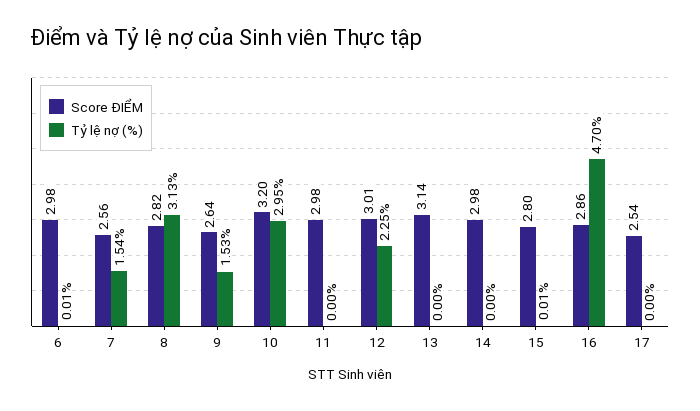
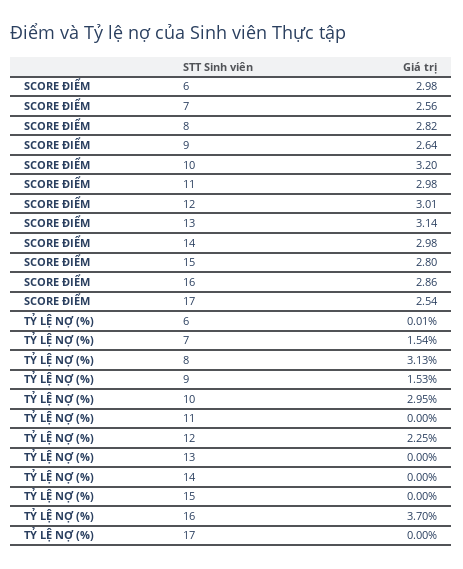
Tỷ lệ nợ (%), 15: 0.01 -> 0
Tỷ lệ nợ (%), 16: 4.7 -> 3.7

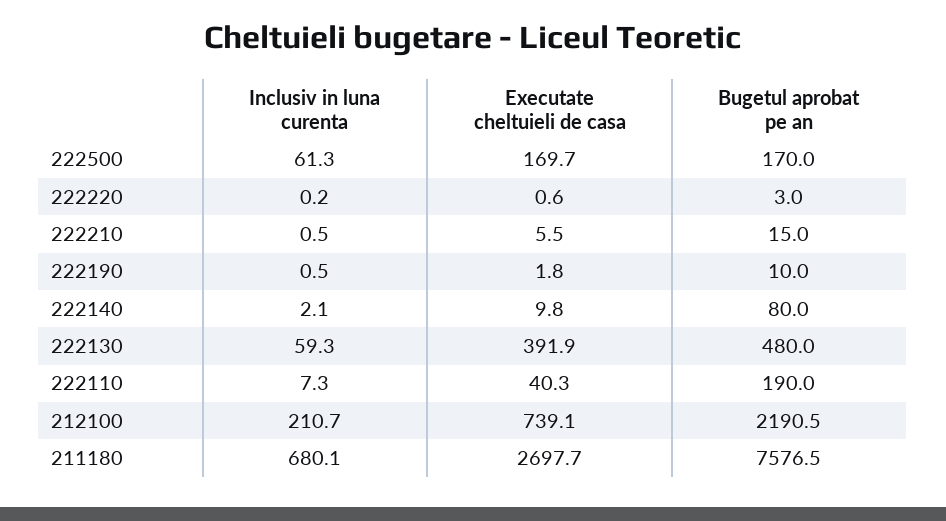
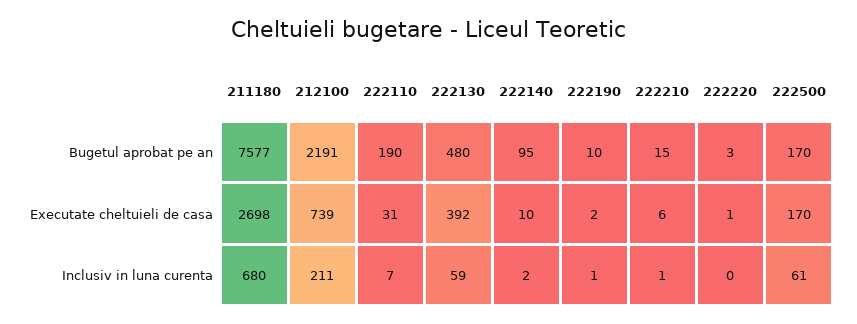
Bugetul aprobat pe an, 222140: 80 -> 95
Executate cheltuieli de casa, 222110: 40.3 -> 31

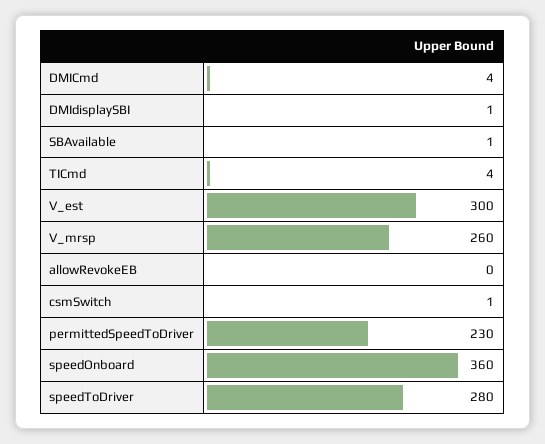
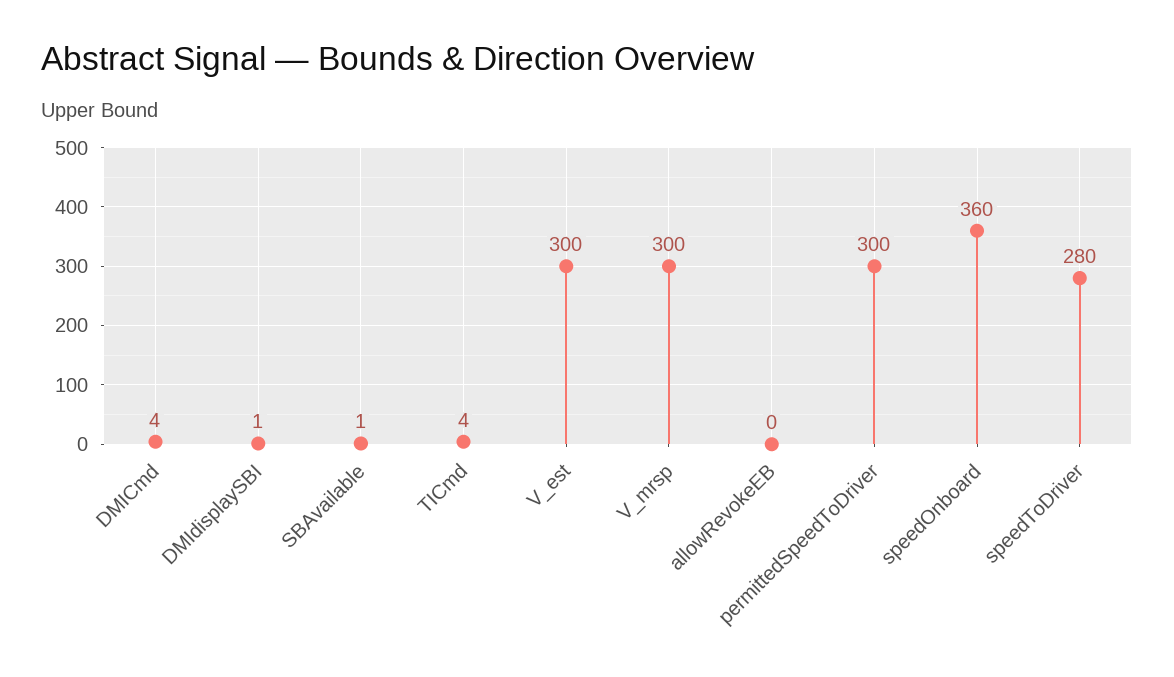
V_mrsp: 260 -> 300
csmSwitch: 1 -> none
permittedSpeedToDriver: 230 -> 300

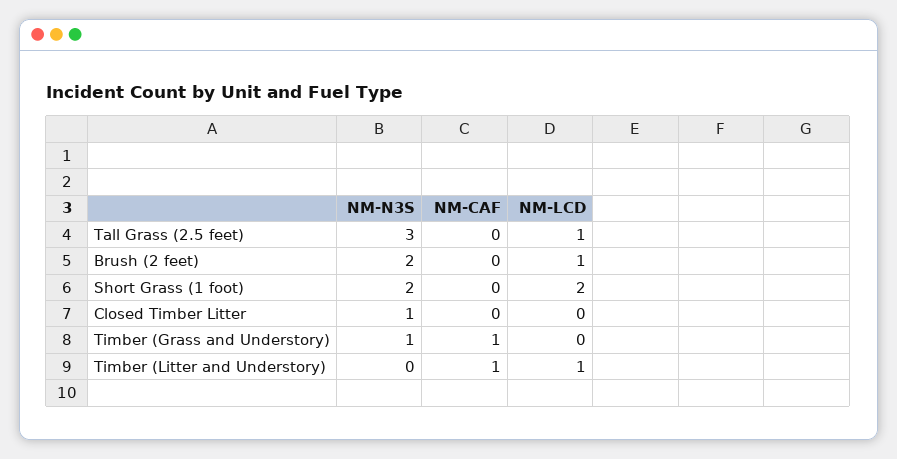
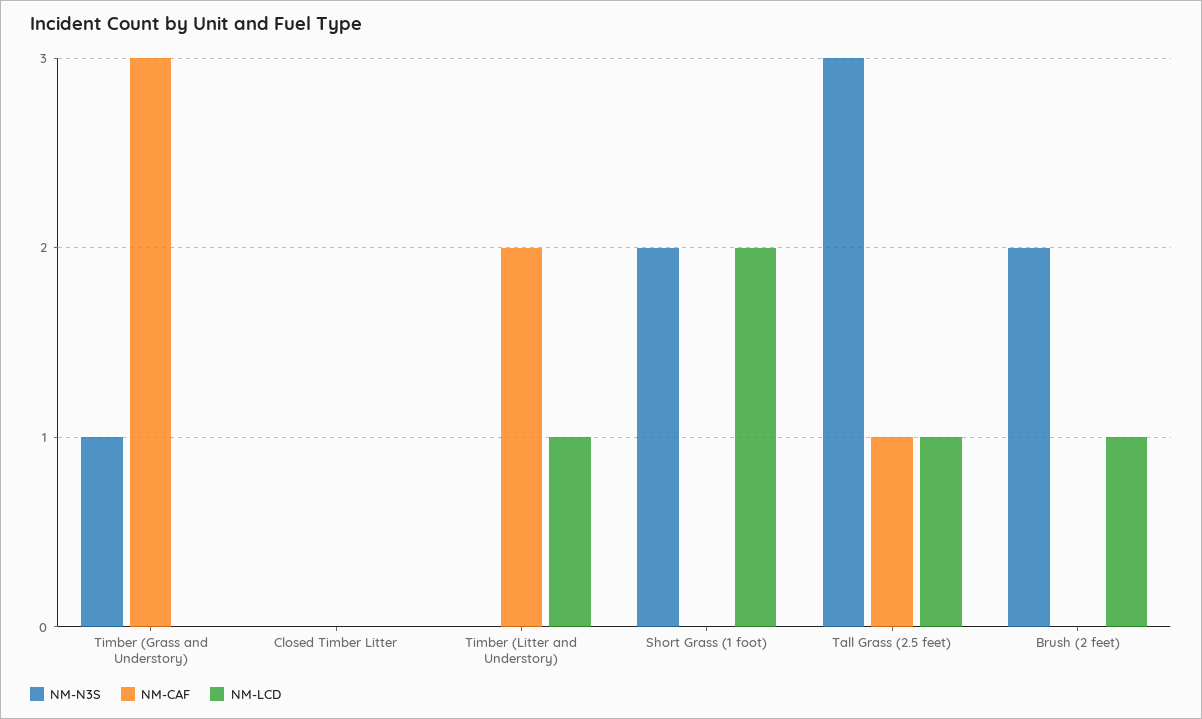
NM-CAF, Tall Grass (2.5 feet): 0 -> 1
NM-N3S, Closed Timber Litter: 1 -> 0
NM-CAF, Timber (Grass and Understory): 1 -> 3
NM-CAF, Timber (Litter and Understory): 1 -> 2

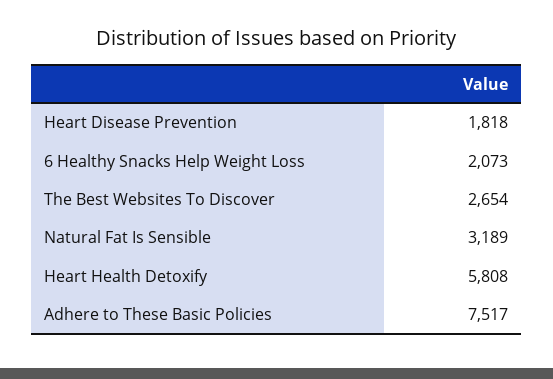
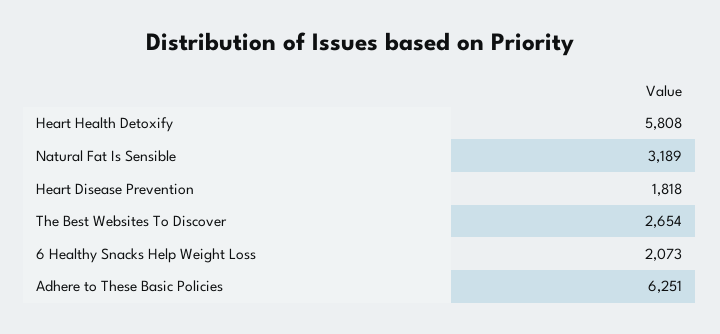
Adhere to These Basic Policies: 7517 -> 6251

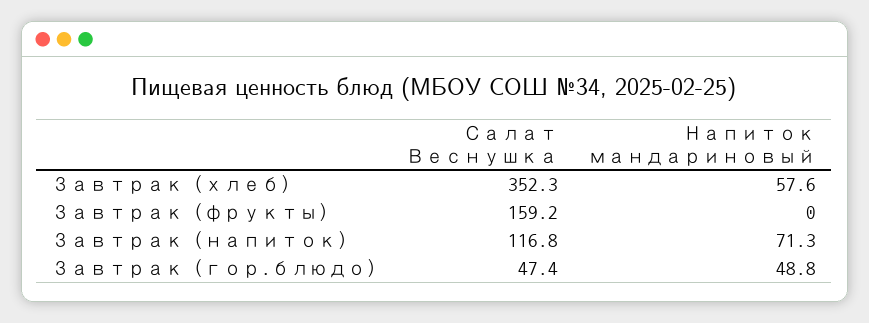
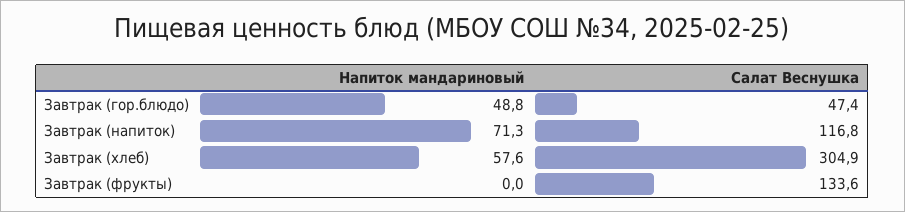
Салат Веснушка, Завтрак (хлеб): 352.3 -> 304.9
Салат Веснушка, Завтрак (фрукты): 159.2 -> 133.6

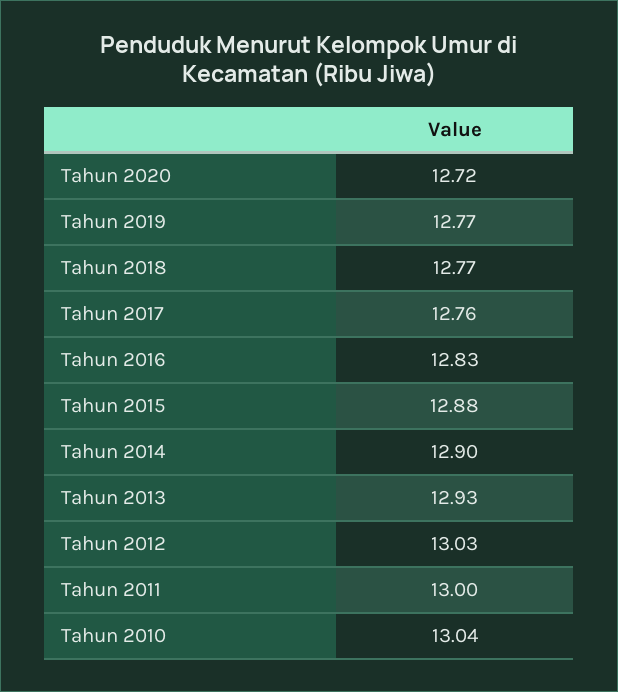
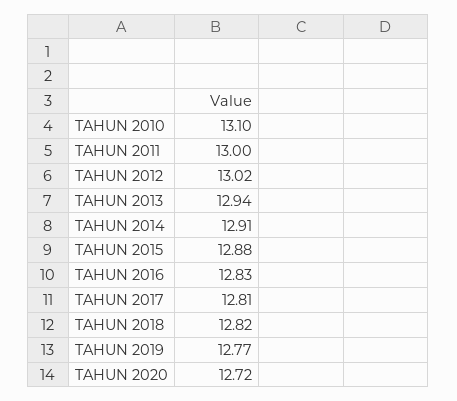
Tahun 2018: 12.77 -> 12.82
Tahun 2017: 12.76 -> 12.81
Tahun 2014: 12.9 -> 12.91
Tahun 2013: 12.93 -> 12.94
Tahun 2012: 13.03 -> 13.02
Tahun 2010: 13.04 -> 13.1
•••••
→ **TASK TO CARRY OUT**: Pictures stay out, but everything else in the records must be output exactly.

→ **EXERCISE SOLUTION**:
Tỷ lệ nợ (%), 15: 0.01 -> 0
Tỷ lệ nợ (%), 16: 4.7 -> 3.7

Bugetul aprobat pe an, 222140: 80 -> 95
Executate cheltuieli de casa, 222110: 40.3 -> 31

V_mrsp: 260 -> 300
csmSwitch: 1 -> none
permittedSpeedToDriver: 230 -> 300

NM-CAF, Tall Grass (2.5 feet): 0 -> 1
NM-N3S, Closed Timber Litter: 1 -> 0
NM-CAF, Timber (Grass and Understory): 1 -> 3
NM-CAF, Timber (Litter and Understory): 1 -> 2

Adhere to These Basic Policies: 7517 -> 6251

Салат Веснушка, Завтрак (хлеб): 352.3 -> 304.9
Салат Веснушка, Завтрак (фрукты): 159.2 -> 133.6

Tahun 2018: 12.77 -> 12.82
Tahun 2017: 12.76 -> 12.81
Tahun 2014: 12.9 -> 12.91
Tahun 2013: 12.93 -> 12.94
Tahun 2012: 13.03 -> 13.02
Tahun 2010: 13.04 -> 13.1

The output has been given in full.